Did any of your residents have COVID-19 symptoms after their appointments @Connie222? There was a nasty strain of "flu" going around the Northwick Park area in February that affected people who had had the flu jab.

Given that the first known death from community transmission was 28 February it is not unreasonable to consider that the virus was circulating earlier than thought at first. Brent has one of the highest numbers of confirmed cases, although there are many factors that could be responsible for that (the number of HMOs, number of elderly residents, number of multi-generational households). If the virus were circulating earlier, it would be logical to conclude that Brent is likely to have been one of the first areas to have the virus.

Connie222 · 08/04/2020 14:23

@goingoverground I have no idea.
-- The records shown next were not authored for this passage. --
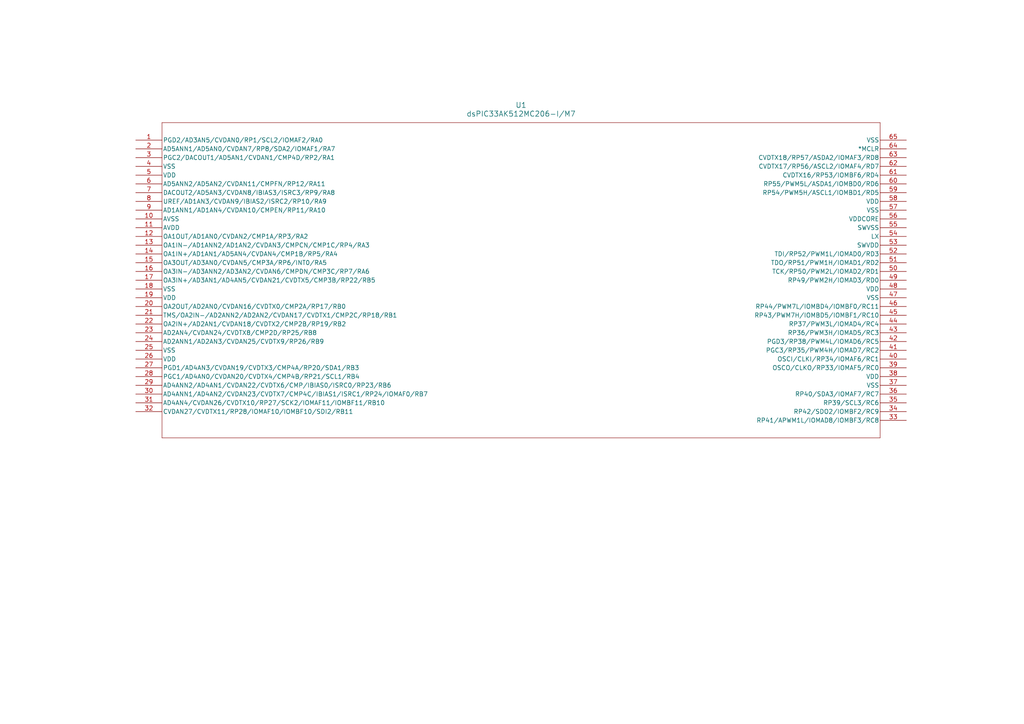
<source format=kicad_sch>
(kicad_sch
	(version 20250114)
	(generator "eeschema")
	(generator_version "9.0")
	(uuid "2902d7b5-c473-4b8c-9e3d-d9e721aa407d")
	(paper "A4")
	
	(symbol
		(lib_id "testestestest:dsPIC33AK512MC206-I_M7")
		(at 39.37 40.64 0)
		(unit 1)
		(exclude_from_sim no)
		(in_bom yes)
		(on_board yes)
		(dnp no)
		(fields_autoplaced yes)
		(uuid "e0a94f81-e7d7-4934-bf00-dc2491249b1f")
		(property "Reference" "U1"
			(at 151.13 30.48 0)
			(effects
				(font
					(size 1.524 1.524)
				)
			)
		)
		(property "Value" "dsPIC33AK512MC206-I/M7"
			(at 151.13 33.02 0)
			(effects
				(font
					(size 1.524 1.524)
				)
			)
		)
		(property "Footprint" "VQFN64_M7_5p4EPAD_MCH"
			(at 39.37 40.64 0)
			(effects
				(font
					(size 1.27 1.27)
					(italic yes)
				)
				(hide yes)
			)
		)
		(property "Datasheet" "dsPIC33AK512MC206-I/M7"
			(at 39.37 40.64 0)
			(effects
				(font
					(size 1.27 1.27)
					(italic yes)
				)
				(hide yes)
			)
		)
		(property "Description" ""
			(at 39.37 40.64 0)
			(effects
				(font
					(size 1.27 1.27)
				)
				(hide yes)
			)
		)
		(pin "17"
			(uuid "558b24a1-e5e5-42ef-bfef-20de0aea06c0")
		)
		(pin "23"
			(uuid "07126aed-fd8f-45c7-972f-6aabc76ccb24")
		)
		(pin "62"
			(uuid "331ac769-5aa2-434e-a2ec-81249b0168ea")
		)
		(pin "31"
			(uuid "eb094413-8eae-4fb4-9222-455e5e826f1e")
		)
		(pin "13"
			(uuid "692b6773-5515-41b2-ba2f-803dedeb9254")
		)
		(pin "14"
			(uuid "576e1a22-bd5a-4796-8e4e-eaaf71082d7b")
		)
		(pin "21"
			(uuid "7184c583-0259-4fc4-be42-1db01911571c")
		)
		(pin "15"
			(uuid "5936752b-2ae6-4a1d-9f92-e0e2f4f0bf2d")
		)
		(pin "11"
			(uuid "4c50eadd-e236-4102-9a6c-ca390be7ab45")
		)
		(pin "22"
			(uuid "9cdfead7-e3db-4908-9c2f-0fad5081dec7")
		)
		(pin "24"
			(uuid "2d0d7603-edd0-4127-b10a-56d79921266f")
		)
		(pin "25"
			(uuid "98fce2b0-48f5-4920-93c0-fdd185f44bce")
		)
		(pin "30"
			(uuid "b91e63ed-4743-473b-a194-69bae1ef604f")
		)
		(pin "63"
			(uuid "78a00053-4e4b-465c-87be-3549c25160d7")
		)
		(pin "20"
			(uuid "9f368571-c850-4c6a-b886-780529d22875")
		)
		(pin "53"
			(uuid "489c1a30-d6ab-4323-9e31-91b2feaaea1b")
		)
		(pin "12"
			(uuid "6f2db5bf-3f85-4bd7-9023-f771dbda4029")
		)
		(pin "18"
			(uuid "9cc2d634-b8e7-4d9b-8fc6-b02f600eef2c")
		)
		(pin "16"
			(uuid "6ea4648b-3c5c-4580-90ce-69e8bde03477")
		)
		(pin "27"
			(uuid "b4837460-77b9-42d7-b94a-182e50695c85")
		)
		(pin "19"
			(uuid "0ae01eb1-d76e-4263-97b7-cffb546a8b7f")
		)
		(pin "28"
			(uuid "54cc3038-9e89-457a-bb15-7718bd2ad739")
		)
		(pin "29"
			(uuid "dc7d223e-db19-4e0d-b57a-d30d44f469c4")
		)
		(pin "32"
			(uuid "a8a9e9fc-cdd8-4d7e-bf5f-55f4fea7433a")
		)
		(pin "65"
			(uuid "ba039fde-ce52-47dd-b608-7d4dd84bacf8")
		)
		(pin "26"
			(uuid "2c46812f-6fea-4de3-ae50-33fab2f56955")
		)
		(pin "64"
			(uuid "5b366f89-e968-4b63-a3cb-1d9f66de14e5")
		)
		(pin "60"
			(uuid "9077b8cc-bf0a-45d5-b05b-e61e563b2d79")
		)
		(pin "59"
			(uuid "1fa3aeb5-0e6b-4f90-887b-5c8d5be8db2c")
		)
		(pin "57"
			(uuid "3e4a6bf5-9ce0-4a8c-8612-93739dde265b")
		)
		(pin "56"
			(uuid "638e3ea0-d042-44c2-9a8d-bc2ce41574c9")
		)
		(pin "54"
			(uuid "41d1e1dd-dedd-4801-b1b5-d9b4e9b308df")
		)
		(pin "58"
			(uuid "0d7a5534-54d2-46c2-987d-dcedab749d03")
		)
		(pin "61"
			(uuid "c5a3fa4a-0bd1-4535-904a-d1cb1c59be3f")
		)
		(pin "55"
			(uuid "6315edbb-1cab-42a2-a5ec-430e29821c1d")
		)
		(pin "49"
			(uuid "3d8f2301-d912-42d7-a010-a1f76caa348d")
		)
		(pin "51"
			(uuid "5fdb3aa8-2f76-43bc-ba01-54ac2af0b49e")
		)
		(pin "45"
			(uuid "bb5e444f-1931-4449-b711-0c59d4b83248")
		)
		(pin "48"
			(uuid "7f6ddf8f-fa9f-4041-9a8d-7119fa28941f")
		)
		(pin "44"
			(uuid "d3578562-6c64-4740-bf8a-d4bf11f34e78")
		)
		(pin "46"
			(uuid "500bd62c-7952-4d19-b260-6309d69032ba")
		)
		(pin "43"
			(uuid "01721402-9fa0-4e90-9e30-d200fb6a1cbe")
		)
		(pin "47"
			(uuid "5f5b887e-fe71-412d-b5a0-8889b2684d09")
		)
		(pin "40"
			(uuid "9a43f8af-3a48-4498-b5d9-83f93052248b")
		)
		(pin "35"
			(uuid "3ec9244a-509c-4b00-9131-8f70887a57f4")
		)
		(pin "34"
			(uuid "b650b144-4f2f-4200-8408-44d013f934b9")
		)
		(pin "52"
			(uuid "fdd7d9d9-c948-401f-8f6d-6ff0fda3c281")
		)
		(pin "39"
			(uuid "6a34b836-d33f-4e6d-bb8a-c9a90c759537")
		)
		(pin "38"
			(uuid "0f40e061-cb12-4925-ab62-70fa8895c84a")
		)
		(pin "33"
			(uuid "7fde2c59-64f1-4fde-89af-3e01ab92aebc")
		)
		(pin "37"
			(uuid "af959f3c-a64e-4fa2-9aad-7c2c9e5c1e4d")
		)
		(pin "36"
			(uuid "887e3707-b39e-43be-ae76-226673346519")
		)
		(pin "50"
			(uuid "9d99eb39-5730-4214-aa6f-675fc4e656ac")
		)
		(pin "42"
			(uuid "19841d23-80c7-4f65-8b83-12b8103976f5")
		)
		(pin "41"
			(uuid "fe94556f-038d-4886-9e00-f8c8fb0bd4cf")
		)
		(pin "2"
			(uuid "fb8ba2fe-07d6-43ed-94d7-d92f0a0e8540")
		)
		(pin "3"
			(uuid "393abe88-22e2-40f9-8665-96e18308426b")
		)
		(pin "5"
			(uuid "bcddbd19-96f3-49a7-adfc-2a17da832258")
		)
		(pin "8"
			(uuid "93e825e1-81e8-4357-91e3-e1a9f45996cb")
		)
		(pin "7"
			(uuid "6b312f35-3c29-48cd-a625-1bd06483131a")
		)
		(pin "9"
			(uuid "36a1bd24-f896-4096-9130-799922e017a3")
		)
		(pin "10"
			(uuid "b0122f90-58d7-4ffe-b76f-28a4873860e4")
		)
		(pin "1"
			(uuid "58afc308-9734-4f25-b387-e46a9eafbbb2")
		)
		(pin "6"
			(uuid "867bab67-cddc-4922-b226-68ade670094a")
		)
		(pin "4"
			(uuid "a7e79eb5-7051-451f-bf68-445b72a8061d")
		)
		(instances
			(project ""
				(path "/2902d7b5-c473-4b8c-9e3d-d9e721aa407d"
					(reference "U1")
					(unit 1)
				)
			)
		)
	)
	(sheet_instances
		(path "/"
			(page "1")
		)
	)
	(embedded_fonts no)
)

</source>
I was signed off sick from mid December until I moved away from area and resigned in feb so I don’t know what happened after I left.

MigginsMs · 08/04/2020 14:27

I had a horrible bug in Feb, not long after being in the company of my dad who was coughing constantly, and had been in and out of hospital as he had cancer. I guess it’s just wishful thinking that it was CV, as others have said there would have been more deaths then too. But it was no bug like I have had before, I remember saying that to my husband at the time before CV had even crossed anyone’s mind.

Connie222 · 08/04/2020 14:33

After going through what I did in December, covid frightens the life out of me. I’m pregnant so we are being extra cautious, no one has left the house for four weeks. I honestly couldn’t go through that again or worse. Pain is one thing but not being able to breathe is terrifying.